> [Directions]: Everything in the records must appear again exactly, except the images.
↓↓↓
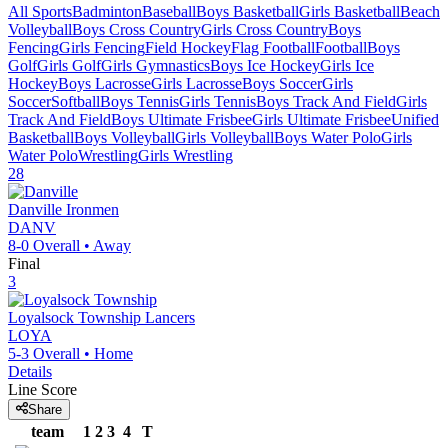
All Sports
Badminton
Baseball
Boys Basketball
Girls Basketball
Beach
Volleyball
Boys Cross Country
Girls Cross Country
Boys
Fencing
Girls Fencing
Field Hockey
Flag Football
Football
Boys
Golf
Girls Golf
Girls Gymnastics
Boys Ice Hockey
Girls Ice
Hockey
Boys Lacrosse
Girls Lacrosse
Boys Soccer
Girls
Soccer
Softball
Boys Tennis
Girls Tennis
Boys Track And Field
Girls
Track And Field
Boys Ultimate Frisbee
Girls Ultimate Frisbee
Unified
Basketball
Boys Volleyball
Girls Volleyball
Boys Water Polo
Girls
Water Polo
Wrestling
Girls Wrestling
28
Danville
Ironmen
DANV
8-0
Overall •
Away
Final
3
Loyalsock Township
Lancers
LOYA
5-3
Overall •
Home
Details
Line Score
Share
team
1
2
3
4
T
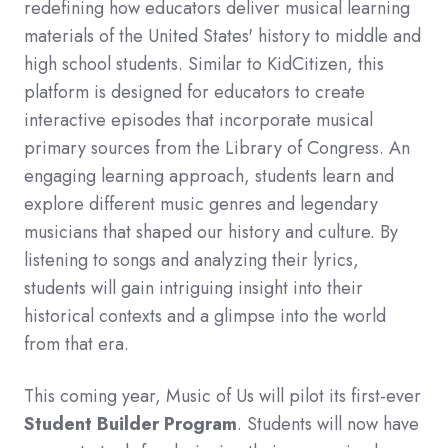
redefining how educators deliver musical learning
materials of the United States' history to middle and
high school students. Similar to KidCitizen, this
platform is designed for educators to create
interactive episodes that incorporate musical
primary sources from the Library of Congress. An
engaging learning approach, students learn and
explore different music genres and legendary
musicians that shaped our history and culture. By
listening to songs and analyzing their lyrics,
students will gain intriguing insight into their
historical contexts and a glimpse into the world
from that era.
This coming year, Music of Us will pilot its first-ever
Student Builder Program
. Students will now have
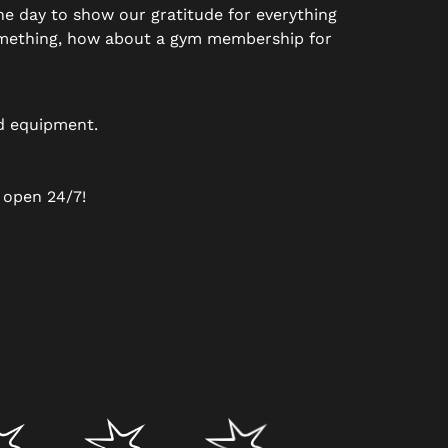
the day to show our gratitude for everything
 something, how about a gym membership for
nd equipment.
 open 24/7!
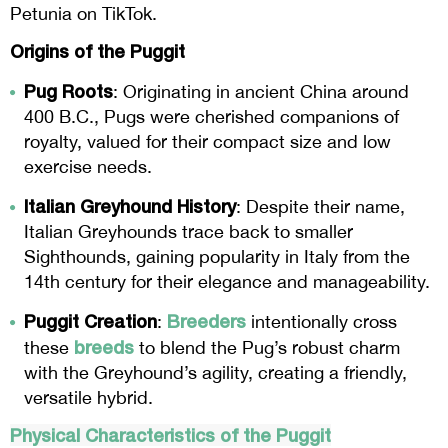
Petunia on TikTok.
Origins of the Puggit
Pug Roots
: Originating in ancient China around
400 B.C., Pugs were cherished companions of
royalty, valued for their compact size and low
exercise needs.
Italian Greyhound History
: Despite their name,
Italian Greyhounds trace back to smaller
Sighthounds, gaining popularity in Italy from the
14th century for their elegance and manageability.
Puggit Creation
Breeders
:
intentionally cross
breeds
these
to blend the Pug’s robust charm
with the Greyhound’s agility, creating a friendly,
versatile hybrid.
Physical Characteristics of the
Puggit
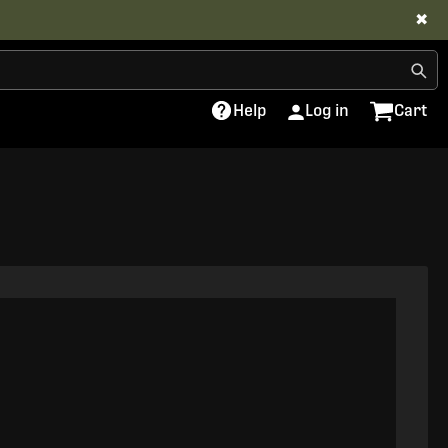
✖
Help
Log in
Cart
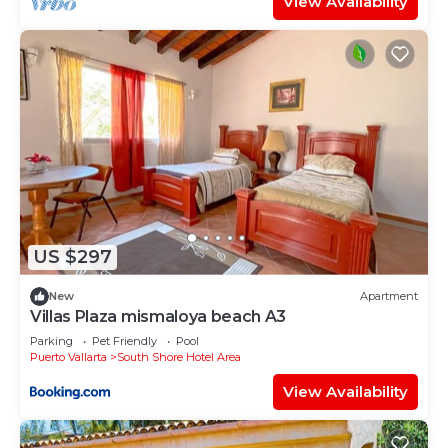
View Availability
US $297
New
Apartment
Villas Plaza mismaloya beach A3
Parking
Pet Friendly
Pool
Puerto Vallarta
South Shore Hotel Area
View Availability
↑↑↑
> [Answer space]:
All Sports
Badminton
Baseball
Boys Basketball
Girls Basketball
Beach
Volleyball
Boys Cross Country
Girls Cross Country
Boys
Fencing
Girls Fencing
Field Hockey
Flag Football
Football
Boys
Golf
Girls Golf
Girls Gymnastics
Boys Ice Hockey
Girls Ice
Hockey
Boys Lacrosse
Girls Lacrosse
Boys Soccer
Girls
Soccer
Softball
Boys Tennis
Girls Tennis
Boys Track And Field
Girls
Track And Field
Boys Ultimate Frisbee
Girls Ultimate Frisbee
Unified
Basketball
Boys Volleyball
Girls Volleyball
Boys Water Polo
Girls
Water Polo
Wrestling
Girls Wrestling
28
Danville
Ironmen
DANV
8-0
Overall •
Away
Final
3
Loyalsock Township
Lancers
LOYA
5-3
Overall •
Home
Details
Line Score
Share
team
1
2
3
4
T
redefining how educators deliver musical learning
materials of the United States' history to middle and
high school students. Similar to KidCitizen, this
platform is designed for educators to create
interactive episodes that incorporate musical
primary sources from the Library of Congress. An
engaging learning approach, students learn and
explore different music genres and legendary
musicians that shaped our history and culture. By
listening to songs and analyzing their lyrics,
students will gain intriguing insight into their
historical contexts and a glimpse into the world
from that era.
This coming year, Music of Us will pilot its first-ever
Student Builder Program
. Students will now have
the day to show our gratitude for everything
 something, how about a gym membership for
nd equipment.
 open 24/7!
Petunia on TikTok.
Origins of the Puggit
Pug Roots
: Originating in ancient China around
400 B.C., Pugs were cherished companions of
royalty, valued for their compact size and low
exercise needs.
Italian Greyhound History
: Despite their name,
Italian Greyhounds trace back to smaller
Sighthounds, gaining popularity in Italy from the
14th century for their elegance and manageability.
Puggit Creation
Breeders
:
intentionally cross
breeds
these
to blend the Pug’s robust charm
with the Greyhound’s agility, creating a friendly,
versatile hybrid.
Physical Characteristics of the
Puggit
✖
Help
Log in
Cart
View Availability
US $297
New
Apartment
Villas Plaza mismaloya beach A3
Parking
Pet Friendly
Pool
Puerto Vallarta
South Shore Hotel Area
View Availability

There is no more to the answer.